俺たちは現在ウォリアーノさんにテーブルに集まるよう言われて緊張感満載で椅子に座っている。
「ドラゴンのレベルは90だそうだ」
彼の落ち着いた声の後、冷えた間があった。沈黙が凍り付くとしたらきっと今みたいな空気を言うんだろう。告げられた情報は俺たちから暫し言葉を奪った。
「……っ、えっ、マジに、きっ、90ですかっ? 本当にっ? 90って言うと超一流レベルですよ!?」
「残念ながらね。こうなるとギルドの寸止めシステムが働くかどうかも怪しいからね。幸いドラゴンは暴れ疲れたのか休息を取っていてまだ動く様子はなかったそうだ」
レベル90の魔物なんて早々お目にかかれるものじゃない。
「動かないでくれているのは有難いですが、状況は芳しくないですよね。……例えば、王家が称号持ちにリクエストするって言う国家討伐令を出したりはしないんですか?」
「それはまだ何とも言えないらしい」
「じゃあ、カレンはどうなるんですか? 十分国家討伐令を出してもいい強さですよ!」
ウォリアーノさんに当たってもしょうがないのは頭ではわかってる。しかしつい声が大きくなった。ハッとして項垂れる。
「すみません、声を荒げて……」
「いや、気持ちはわかるよ。だからね、明日まだカレンが帰ってこないようなら私があの子を迎えに行ってくるよ。明日までにアイテムも相応の物を揃えておこう。戦うわけではないから私でも何とかカレンを連れて逃げるくらいは可能だろうからね。だからね、皆は安全な場所に待機しているように」
「えっ……」
俺だけじゃない、リリアナさんとアシュリーさんも驚いた顔でいる。だが誰も反対はできないし、避難の拒絶もできない。皆で作戦を練ろうとダンジョン前で提案したアシュリーさんも思ったより難しい状況なのを悟っているからこそ何も言えないんだ。
ウォリアーノさんでギリギリなんだ。
俺たちは完全に足手まといでしかない。
ああ、まただ。
俺はまた、足りない……。
親父のような強さを手に入れられるまで、何度力不足を痛感すればいいんだろう。
ぐっと顎を引いた。
「……わかりました。
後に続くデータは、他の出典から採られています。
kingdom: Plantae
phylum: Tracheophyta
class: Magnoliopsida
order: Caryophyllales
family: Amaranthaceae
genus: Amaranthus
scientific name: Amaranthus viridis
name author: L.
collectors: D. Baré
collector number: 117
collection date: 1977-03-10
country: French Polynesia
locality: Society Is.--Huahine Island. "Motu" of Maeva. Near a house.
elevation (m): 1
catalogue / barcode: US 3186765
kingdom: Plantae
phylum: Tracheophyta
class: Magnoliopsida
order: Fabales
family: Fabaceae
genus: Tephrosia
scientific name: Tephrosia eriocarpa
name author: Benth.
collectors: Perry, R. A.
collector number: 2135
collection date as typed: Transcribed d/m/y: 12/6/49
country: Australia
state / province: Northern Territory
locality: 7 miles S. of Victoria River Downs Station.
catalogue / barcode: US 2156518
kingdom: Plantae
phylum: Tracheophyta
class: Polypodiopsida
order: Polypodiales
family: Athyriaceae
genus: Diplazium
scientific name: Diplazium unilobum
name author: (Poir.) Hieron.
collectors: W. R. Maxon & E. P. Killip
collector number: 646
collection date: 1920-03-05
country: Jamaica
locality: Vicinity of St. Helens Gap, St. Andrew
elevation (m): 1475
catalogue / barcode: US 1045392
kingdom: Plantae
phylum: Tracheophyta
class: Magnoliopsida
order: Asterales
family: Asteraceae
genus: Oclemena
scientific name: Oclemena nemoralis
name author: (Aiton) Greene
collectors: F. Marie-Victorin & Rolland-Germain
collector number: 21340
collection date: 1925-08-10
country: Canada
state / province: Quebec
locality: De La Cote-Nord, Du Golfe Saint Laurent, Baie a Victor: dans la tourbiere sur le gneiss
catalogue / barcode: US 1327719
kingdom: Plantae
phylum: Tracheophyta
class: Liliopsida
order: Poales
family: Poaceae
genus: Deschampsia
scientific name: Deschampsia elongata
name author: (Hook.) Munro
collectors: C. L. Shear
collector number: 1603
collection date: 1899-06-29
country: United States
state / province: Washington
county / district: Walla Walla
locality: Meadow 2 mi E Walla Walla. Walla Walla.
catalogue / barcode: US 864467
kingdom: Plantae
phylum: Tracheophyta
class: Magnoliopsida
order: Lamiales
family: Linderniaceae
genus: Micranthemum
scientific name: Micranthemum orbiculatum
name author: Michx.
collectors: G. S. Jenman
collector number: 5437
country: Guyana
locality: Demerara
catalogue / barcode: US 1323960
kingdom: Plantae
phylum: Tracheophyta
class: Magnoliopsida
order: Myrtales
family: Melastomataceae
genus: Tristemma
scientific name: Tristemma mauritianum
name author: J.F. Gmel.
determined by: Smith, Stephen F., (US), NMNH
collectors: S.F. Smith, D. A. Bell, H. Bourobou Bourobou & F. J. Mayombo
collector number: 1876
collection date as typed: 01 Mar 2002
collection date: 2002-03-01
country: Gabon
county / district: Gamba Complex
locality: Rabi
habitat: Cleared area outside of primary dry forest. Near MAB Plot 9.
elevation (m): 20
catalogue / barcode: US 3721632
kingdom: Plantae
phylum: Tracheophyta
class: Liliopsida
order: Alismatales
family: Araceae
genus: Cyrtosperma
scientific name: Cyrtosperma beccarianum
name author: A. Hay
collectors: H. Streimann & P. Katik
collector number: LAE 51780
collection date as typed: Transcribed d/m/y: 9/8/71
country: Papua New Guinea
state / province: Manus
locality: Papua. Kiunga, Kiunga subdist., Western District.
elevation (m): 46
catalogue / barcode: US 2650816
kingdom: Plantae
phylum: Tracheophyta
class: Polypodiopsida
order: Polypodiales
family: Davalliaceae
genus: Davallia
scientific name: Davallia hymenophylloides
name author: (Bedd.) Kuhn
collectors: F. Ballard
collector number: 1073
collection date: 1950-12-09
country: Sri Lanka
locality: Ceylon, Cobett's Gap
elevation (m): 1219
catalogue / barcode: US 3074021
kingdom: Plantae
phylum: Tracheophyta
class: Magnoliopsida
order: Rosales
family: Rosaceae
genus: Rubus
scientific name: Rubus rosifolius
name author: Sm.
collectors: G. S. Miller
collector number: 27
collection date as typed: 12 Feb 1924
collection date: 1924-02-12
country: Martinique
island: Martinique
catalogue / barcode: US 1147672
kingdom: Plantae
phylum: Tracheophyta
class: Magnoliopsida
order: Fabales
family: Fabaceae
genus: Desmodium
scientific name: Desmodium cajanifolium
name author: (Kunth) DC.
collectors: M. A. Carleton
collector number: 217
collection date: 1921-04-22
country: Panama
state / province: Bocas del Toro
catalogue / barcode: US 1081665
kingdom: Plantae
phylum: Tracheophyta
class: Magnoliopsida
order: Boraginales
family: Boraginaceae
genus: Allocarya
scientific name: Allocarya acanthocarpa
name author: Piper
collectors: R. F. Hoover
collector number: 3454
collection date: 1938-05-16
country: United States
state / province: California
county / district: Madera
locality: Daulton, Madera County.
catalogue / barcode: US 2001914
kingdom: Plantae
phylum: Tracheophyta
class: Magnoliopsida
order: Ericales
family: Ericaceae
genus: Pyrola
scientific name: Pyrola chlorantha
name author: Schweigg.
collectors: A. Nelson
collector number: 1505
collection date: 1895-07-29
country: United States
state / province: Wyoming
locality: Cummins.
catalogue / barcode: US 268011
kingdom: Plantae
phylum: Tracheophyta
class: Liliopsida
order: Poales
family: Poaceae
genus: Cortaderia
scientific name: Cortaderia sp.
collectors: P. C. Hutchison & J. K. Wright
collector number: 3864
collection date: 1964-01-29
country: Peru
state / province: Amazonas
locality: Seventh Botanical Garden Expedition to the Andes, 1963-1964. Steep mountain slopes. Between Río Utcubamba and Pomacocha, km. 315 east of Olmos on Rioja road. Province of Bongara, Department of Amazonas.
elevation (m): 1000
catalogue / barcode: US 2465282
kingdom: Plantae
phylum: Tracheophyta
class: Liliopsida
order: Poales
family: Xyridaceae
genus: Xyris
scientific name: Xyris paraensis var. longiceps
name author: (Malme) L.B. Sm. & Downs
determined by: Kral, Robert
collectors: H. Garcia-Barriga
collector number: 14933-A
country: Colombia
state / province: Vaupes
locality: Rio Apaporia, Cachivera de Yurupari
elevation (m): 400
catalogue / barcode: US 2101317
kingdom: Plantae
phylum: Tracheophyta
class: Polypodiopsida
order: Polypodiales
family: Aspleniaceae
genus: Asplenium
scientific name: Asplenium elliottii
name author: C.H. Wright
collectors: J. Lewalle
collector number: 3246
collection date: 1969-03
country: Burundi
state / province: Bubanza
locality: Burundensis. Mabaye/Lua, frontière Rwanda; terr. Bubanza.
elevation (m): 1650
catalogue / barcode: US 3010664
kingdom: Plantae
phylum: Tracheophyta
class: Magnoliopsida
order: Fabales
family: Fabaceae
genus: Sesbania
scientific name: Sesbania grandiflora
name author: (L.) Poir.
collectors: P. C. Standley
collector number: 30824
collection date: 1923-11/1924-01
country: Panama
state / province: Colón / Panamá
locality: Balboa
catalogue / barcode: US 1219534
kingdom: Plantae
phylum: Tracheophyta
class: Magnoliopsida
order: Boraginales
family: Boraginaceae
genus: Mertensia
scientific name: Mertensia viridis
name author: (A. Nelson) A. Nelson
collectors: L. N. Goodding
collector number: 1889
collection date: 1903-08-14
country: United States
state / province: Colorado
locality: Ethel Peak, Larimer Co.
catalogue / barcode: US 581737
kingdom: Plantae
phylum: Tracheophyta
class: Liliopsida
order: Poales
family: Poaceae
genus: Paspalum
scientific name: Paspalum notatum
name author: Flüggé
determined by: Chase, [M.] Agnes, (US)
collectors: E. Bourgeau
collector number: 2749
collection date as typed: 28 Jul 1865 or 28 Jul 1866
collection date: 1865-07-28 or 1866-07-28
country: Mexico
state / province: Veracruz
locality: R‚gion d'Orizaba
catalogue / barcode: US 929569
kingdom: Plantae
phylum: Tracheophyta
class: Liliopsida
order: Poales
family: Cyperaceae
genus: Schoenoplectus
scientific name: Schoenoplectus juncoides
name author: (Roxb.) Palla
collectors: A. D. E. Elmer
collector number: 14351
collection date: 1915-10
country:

くれぐれもお気を付けて。カレンを、どうか宜しくお願いします。二人で絶対無事に帰ってきて下さいね」
悔しさをそっくり反転させて、言葉に深く大きな願いを込めた。
ウォリアーノさんはしかと頷いてくれた。
先日とは違って昼間からずっと鳴り止まない王都警報はレベル80未満の冒険者および一般住民は全員避難という、かつてない規模と避難レベルにまで引き上げられていた。